DATA PROVIDED ::
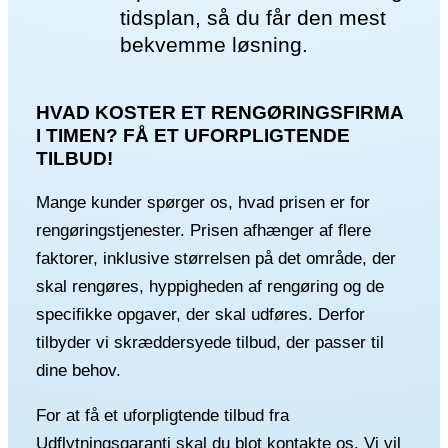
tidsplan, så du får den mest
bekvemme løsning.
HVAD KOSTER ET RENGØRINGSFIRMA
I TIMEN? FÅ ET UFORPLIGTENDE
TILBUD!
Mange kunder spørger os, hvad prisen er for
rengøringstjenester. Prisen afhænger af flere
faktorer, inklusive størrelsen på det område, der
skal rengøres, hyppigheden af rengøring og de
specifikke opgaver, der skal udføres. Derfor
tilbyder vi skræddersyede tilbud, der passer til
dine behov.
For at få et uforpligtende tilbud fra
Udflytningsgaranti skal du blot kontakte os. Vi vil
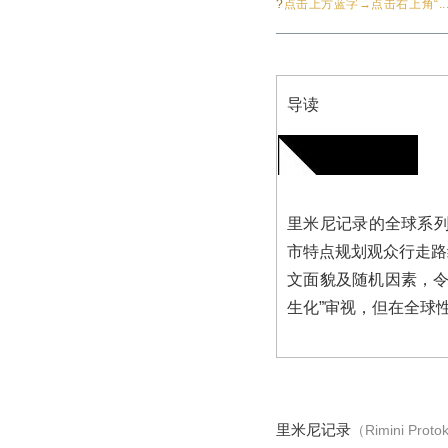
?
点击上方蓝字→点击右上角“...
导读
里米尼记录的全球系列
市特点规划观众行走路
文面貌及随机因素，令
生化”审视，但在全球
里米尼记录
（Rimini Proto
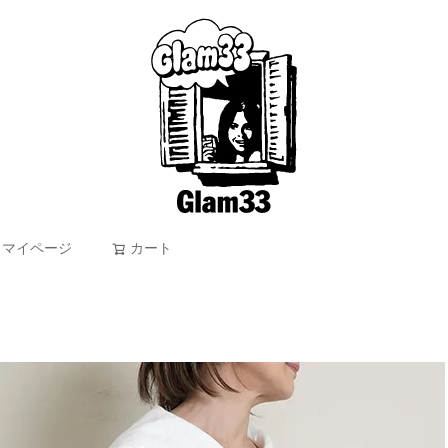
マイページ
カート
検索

---

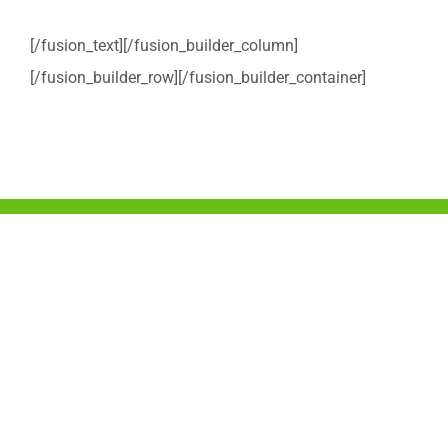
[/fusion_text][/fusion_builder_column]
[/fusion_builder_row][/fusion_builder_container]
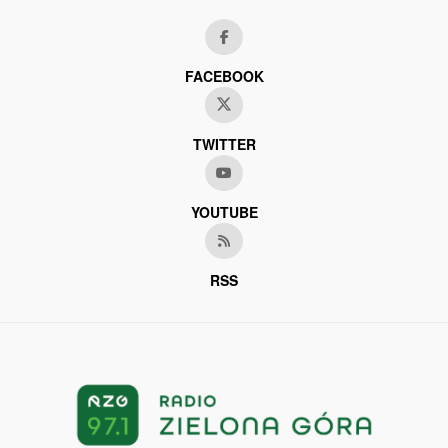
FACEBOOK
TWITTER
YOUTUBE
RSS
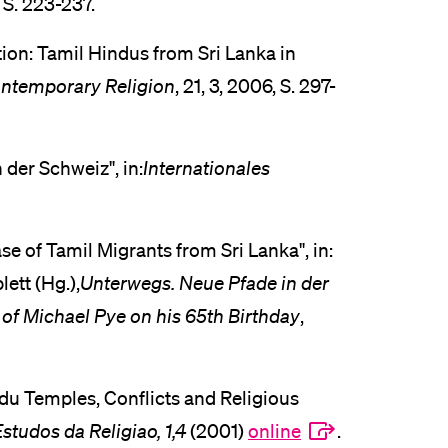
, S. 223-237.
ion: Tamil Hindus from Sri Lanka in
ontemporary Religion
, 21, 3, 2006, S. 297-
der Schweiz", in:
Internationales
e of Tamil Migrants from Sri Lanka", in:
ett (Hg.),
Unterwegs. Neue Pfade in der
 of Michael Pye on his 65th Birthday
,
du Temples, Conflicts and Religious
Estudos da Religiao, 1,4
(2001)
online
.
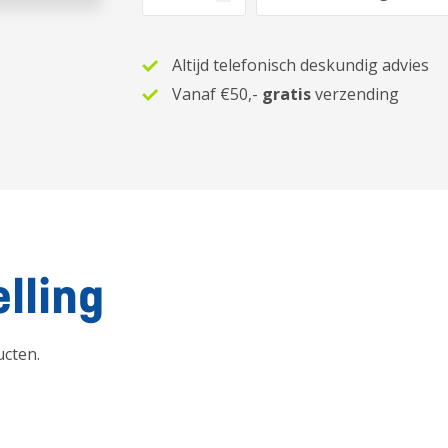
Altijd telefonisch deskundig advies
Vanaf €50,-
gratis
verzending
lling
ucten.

WHAT YOU HAVE TO DO ::
Reproduce each line from the listing above that includes the word "Tamil".

ANSWER BELOW ::
ion: Tamil Hindus from Sri Lanka in
e of Tamil Migrants from Sri Lanka", in:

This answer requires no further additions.